Daniels is not a subtle filmmaker. Best known for the Oscar-winning misery-wallow Precious: Based on the Novel 'Push' by Sapphire, he also oversaw last year's swampy, demented adaptation of Pete Dexter's The Paperboy, which is infamous for a moment in which Nicole Kidman saves Zac Efron's life by peeing on his face when he's stung by a jellyfish. Call it a special gift for picking source material, but Daniels knows where his over-the-top visuals are just what's needed.
He's at it again with this loose adaptation of Allen's life story. Daniels turns Allen into a fellow named Cecil Gaines (Forest Whitaker). Born on a Georgia plantation in 1918, Cecil witnesses the sexual abuse of his mother and the murder of his father at the hands of the plantation's white owner. Nevertheless, he learns how to be an effective house servant. Cecil's ability to avoid conflict and please people catches the eye of a White House staff recruiter, who hires him during the Eisenhower administration.
Daniels and screenwriter Danny Strong focus largely on the family dynamics, yielding an odd assortment of results. The conflict between Cecil and his son Louis (David Oyelowo), who becomes a Martin Luther King devotee and then a Black Panther, is a filter for the civil-rights-era fight between assimilation and agitation. Cecil's wife, Gloria (Oprah Winfrey), battles alcoholism, but this is just melodramatic fodder for an ongoing "you care more about your job than you care about us" quarrel. Whitaker's strong performance carries these scenes.
The pace of the narrative is a problem at times. It zips through some crucial historical moments, making the film feel a bit like Forest Whittaker Gump. And the casting choices for the presidents Cecil meets range from perfectly satisfactory (James Marsden as John F. Kennedy) to downright distracting (Robin Williams as Eisenhower).

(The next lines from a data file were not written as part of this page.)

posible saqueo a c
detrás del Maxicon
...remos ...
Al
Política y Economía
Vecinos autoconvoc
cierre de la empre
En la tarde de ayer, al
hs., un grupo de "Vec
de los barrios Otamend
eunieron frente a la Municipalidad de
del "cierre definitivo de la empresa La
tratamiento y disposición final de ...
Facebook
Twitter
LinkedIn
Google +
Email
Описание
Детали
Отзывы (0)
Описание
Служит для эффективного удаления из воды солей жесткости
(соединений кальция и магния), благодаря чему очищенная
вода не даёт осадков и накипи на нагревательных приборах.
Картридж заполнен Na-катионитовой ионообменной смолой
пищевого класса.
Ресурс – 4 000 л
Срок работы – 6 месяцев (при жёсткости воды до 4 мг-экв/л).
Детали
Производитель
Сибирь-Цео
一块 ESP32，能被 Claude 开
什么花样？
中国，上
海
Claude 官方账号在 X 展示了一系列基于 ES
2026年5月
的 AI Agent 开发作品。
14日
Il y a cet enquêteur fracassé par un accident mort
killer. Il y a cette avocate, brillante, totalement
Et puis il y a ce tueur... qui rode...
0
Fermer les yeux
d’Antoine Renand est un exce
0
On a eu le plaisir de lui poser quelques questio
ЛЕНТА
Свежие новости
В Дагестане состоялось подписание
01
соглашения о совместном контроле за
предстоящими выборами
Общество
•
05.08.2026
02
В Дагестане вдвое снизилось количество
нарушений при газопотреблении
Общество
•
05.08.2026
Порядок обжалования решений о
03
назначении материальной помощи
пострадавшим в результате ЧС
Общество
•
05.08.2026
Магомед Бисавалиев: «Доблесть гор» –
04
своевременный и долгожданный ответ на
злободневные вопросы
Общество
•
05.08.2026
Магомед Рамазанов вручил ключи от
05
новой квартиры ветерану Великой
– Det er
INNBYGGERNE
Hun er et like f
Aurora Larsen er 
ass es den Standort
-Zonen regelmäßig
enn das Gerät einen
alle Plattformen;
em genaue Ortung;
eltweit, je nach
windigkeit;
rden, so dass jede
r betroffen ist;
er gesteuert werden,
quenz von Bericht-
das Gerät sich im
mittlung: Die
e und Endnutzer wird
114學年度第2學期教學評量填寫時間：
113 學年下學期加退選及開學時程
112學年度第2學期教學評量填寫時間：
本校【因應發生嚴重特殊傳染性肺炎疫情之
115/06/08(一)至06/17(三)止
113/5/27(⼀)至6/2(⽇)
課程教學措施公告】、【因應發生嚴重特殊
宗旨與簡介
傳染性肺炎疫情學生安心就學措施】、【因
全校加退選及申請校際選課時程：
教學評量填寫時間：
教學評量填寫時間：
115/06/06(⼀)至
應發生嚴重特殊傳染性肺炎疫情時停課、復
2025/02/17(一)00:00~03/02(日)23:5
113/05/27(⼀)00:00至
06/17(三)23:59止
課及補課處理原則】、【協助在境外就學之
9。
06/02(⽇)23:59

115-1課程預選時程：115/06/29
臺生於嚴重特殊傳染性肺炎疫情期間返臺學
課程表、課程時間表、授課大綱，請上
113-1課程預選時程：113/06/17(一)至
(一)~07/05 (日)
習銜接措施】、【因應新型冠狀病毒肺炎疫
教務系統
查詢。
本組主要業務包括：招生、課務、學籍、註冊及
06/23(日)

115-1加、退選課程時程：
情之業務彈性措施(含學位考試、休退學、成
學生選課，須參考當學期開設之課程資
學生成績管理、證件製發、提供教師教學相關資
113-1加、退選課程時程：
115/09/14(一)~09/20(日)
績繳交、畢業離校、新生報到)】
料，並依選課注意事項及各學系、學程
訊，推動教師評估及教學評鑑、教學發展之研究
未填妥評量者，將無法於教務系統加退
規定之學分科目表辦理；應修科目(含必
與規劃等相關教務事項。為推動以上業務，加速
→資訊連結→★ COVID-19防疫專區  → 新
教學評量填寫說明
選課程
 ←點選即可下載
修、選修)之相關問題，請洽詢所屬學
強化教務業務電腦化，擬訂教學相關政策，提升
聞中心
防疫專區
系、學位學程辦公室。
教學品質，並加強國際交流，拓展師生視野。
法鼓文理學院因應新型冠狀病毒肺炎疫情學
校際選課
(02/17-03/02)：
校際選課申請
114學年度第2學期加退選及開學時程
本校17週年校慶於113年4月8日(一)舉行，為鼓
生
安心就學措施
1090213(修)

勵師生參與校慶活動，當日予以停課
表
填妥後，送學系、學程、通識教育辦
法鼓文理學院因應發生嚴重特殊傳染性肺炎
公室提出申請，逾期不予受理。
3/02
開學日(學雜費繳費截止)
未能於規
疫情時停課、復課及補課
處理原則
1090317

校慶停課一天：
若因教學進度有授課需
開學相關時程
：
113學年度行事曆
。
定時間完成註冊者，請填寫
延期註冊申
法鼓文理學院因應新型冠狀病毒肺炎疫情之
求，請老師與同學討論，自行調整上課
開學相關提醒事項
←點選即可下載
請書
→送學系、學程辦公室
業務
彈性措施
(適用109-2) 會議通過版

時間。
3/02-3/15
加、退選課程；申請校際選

Then there's the way the narrative builds to Barack Obama's election in 2008. It becomes the culmination of the entire civil rights movement. That's bound to drive some viewers crazy, even as Daniels and Strong convey how powerful this moment could be to black Americans born during the Jim Crow era, veterans of civil rights marches, and the many people who dreamed but never truly believed America could have an African American president during their lifetime. Perhaps Daniels could have nailed the story by focusing on this emotional arc of history rather than funky distractions and unusual visuals. But if that were the case, this probably wouldn't be called Lee Daniels' The Butler.